------ RECORDS TO USE ------

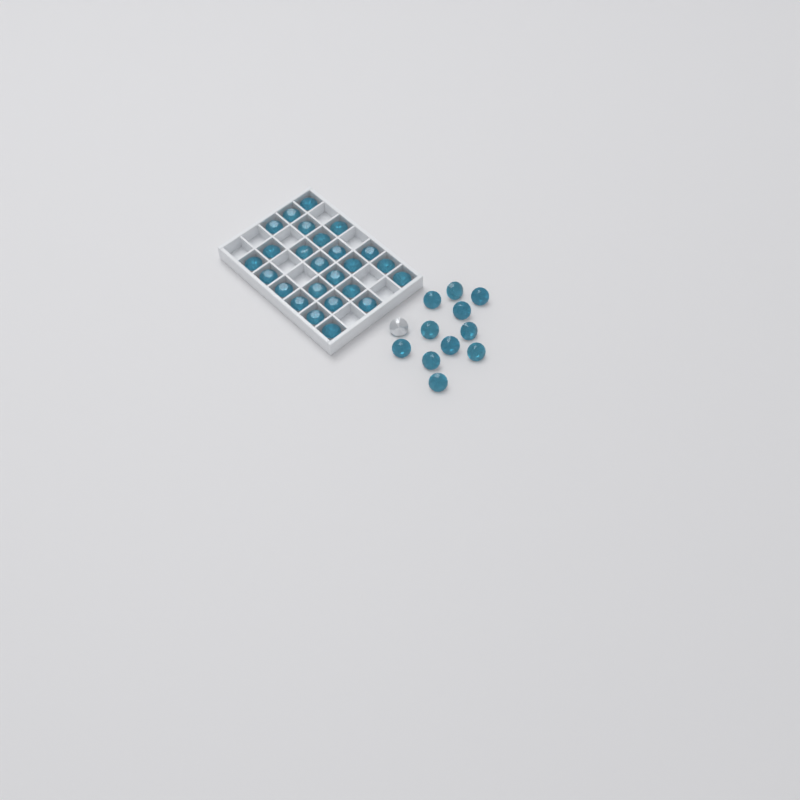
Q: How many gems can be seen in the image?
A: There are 37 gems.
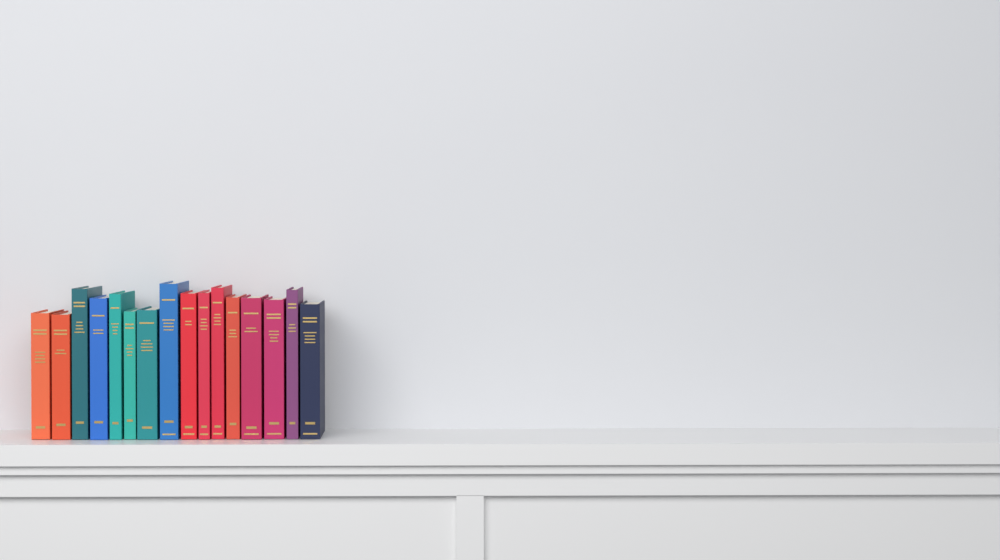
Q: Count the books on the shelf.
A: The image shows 16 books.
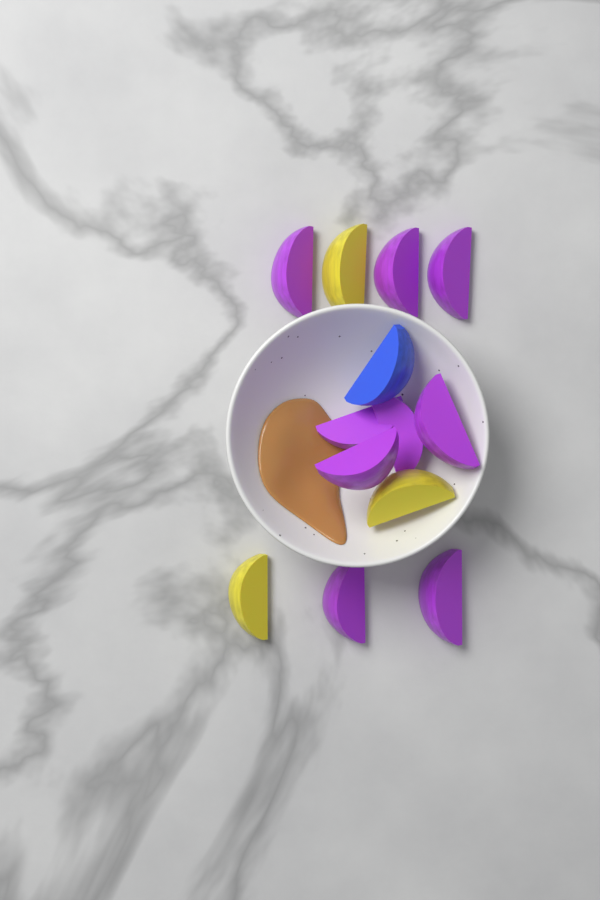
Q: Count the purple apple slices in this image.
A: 9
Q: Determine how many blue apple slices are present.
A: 1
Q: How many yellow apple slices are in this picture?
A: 3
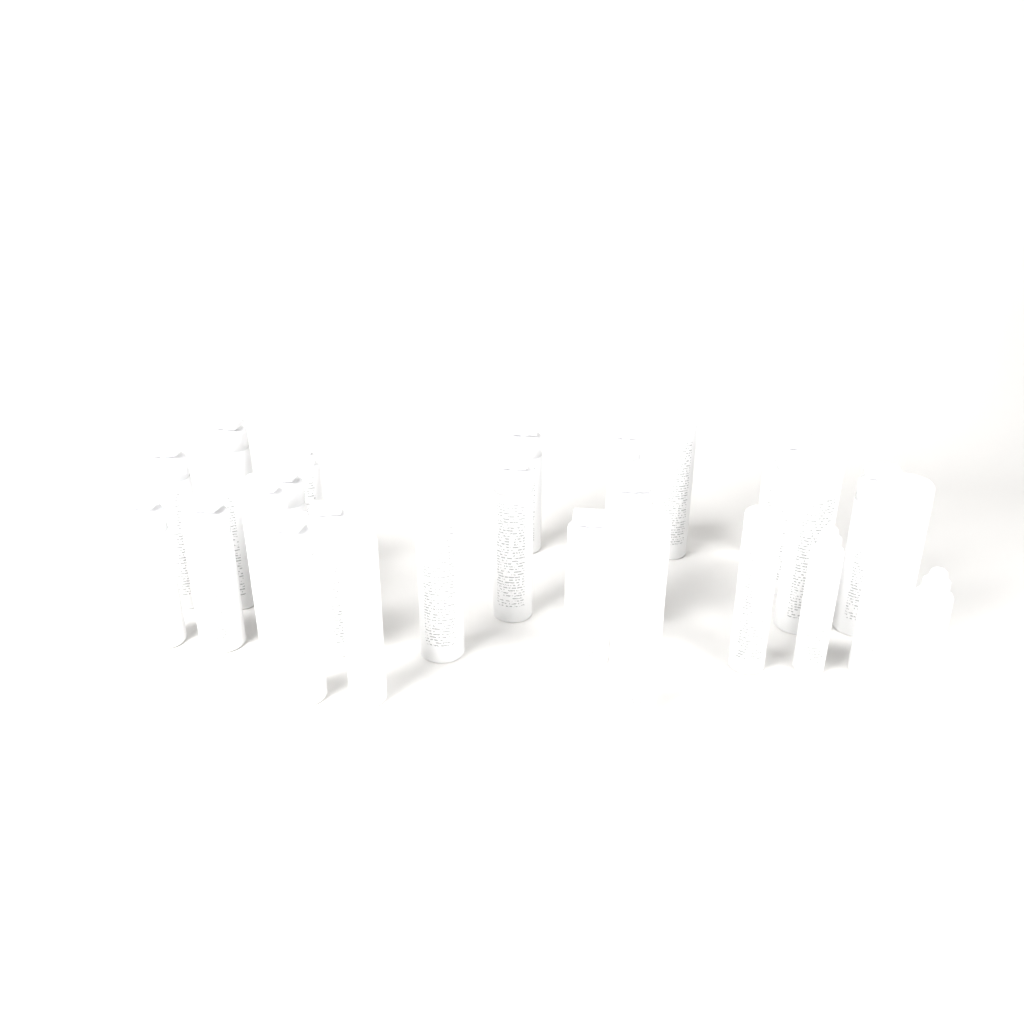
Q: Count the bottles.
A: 27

------

:: STATED PROBLEM ::
Rewrite the lines above with every "apple slices" changed to "pear slices" and nothing else altered. Leave out the pictures.

:: TASK RESPONSE ::
Q: How many gems can be seen in the image?
A: There are 37 gems.
Q: Count the books on the shelf.
A: The image shows 16 books.
Q: Count the purple pear slices in this image.
A: 9
Q: Determine how many blue pear slices are present.
A: 1
Q: How many yellow pear slices are in this picture?
A: 3
Q: Count the bottles.
A: 27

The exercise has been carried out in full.